EPoS Contribution
EPoS Contribution
The COMPLETE study of dense cores with the GBT: pointed observations and maps

Jaime Pineda
Harvard-Smithsonian Center for Astrophysics
In the past years, dust continuum surveys of molecular clouds have been the most successful approach to find dense cores. With the planned and on-going surveys (which are deeper and/or with an even better coverage) a larger and more unbiased sample of dense cores is expected. However, to derive the mass a temperature has to be assumed and no information about the dense cores kinematic is obtained, and therefore only from these observations we can not determine if the cores are bound. Ammonia (NH3) is a very good molecule to study dense cores, because we can derive the temperature and line-width in regions with high-density (it does not deplete onto dust grains as CO and isotopologues), and therefore, it is a very good complement to the dust continuum observations.

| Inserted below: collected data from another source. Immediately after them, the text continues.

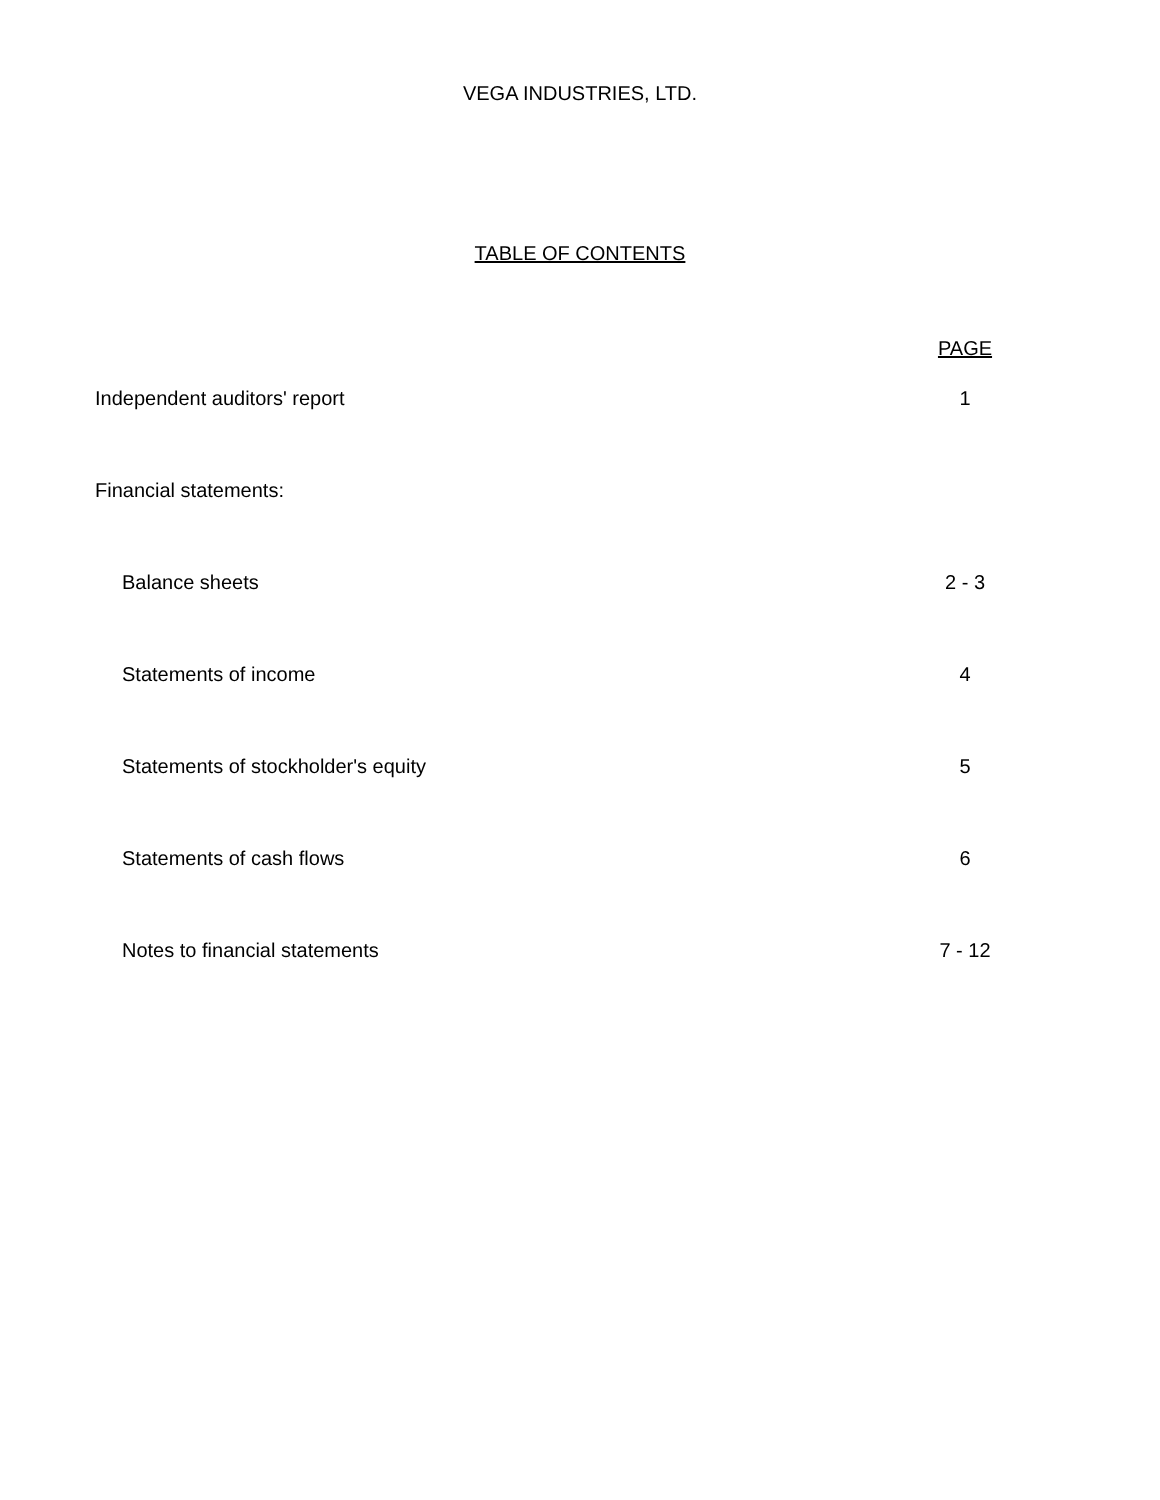VEGA INDUSTRIES, LTD.
TABLE OF CONTENTS
| | PAGE |
| Independent auditors' report | 1 |
| Financial statements: | |
| Balance sheets | 2 - 3 |
| Statements of income | 4 |
| Statements of stockholder's equity | 5 |
| Statements of cash flows | 6 |
| Notes to financial statements | 7 - 12 |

In this talk, I will present the results of two dense cores studies carried out by the COMPLETE Survey using the 100-meters Green Bank Telescope (GBT):

1) We have finished a survey of pointed observations with the GBT (100-m) towards *all* the known cores in the Perseus Molecular Cloud in NH3(1,1), NH3(2,2) and CCS (2-1). From these observations we have determined column densities, temperatures and line-widths. We perform a comparison of the physical parameters (temperatures, abundances and line-widths) between starless-vs-starred and clustered-vs-isolated cores.

2) We have also performed a follow-up study of two regions (IC348-mm and L1448), where we have completed large area maps (~100 arcmin2 and a ~30' beam). We will also present maps of the derived physical parameters (column densities, temperatures and line-widths). We compare the NH3 emission with the c2d Bolocam map (because the Bolocam angular resolution is almost identical to the GBT beam). What are the physical properties of the inter-core gas?

These surveys are part of the new generation of molecular line surveys that covers a complete cloud in high density tracers. I will focus on what we can learn from these surveys and how to use the current results to improve the planning of follow-up observations (pointing and mapping), specially regarding the new K-band array that will be available at the GBT in a few years.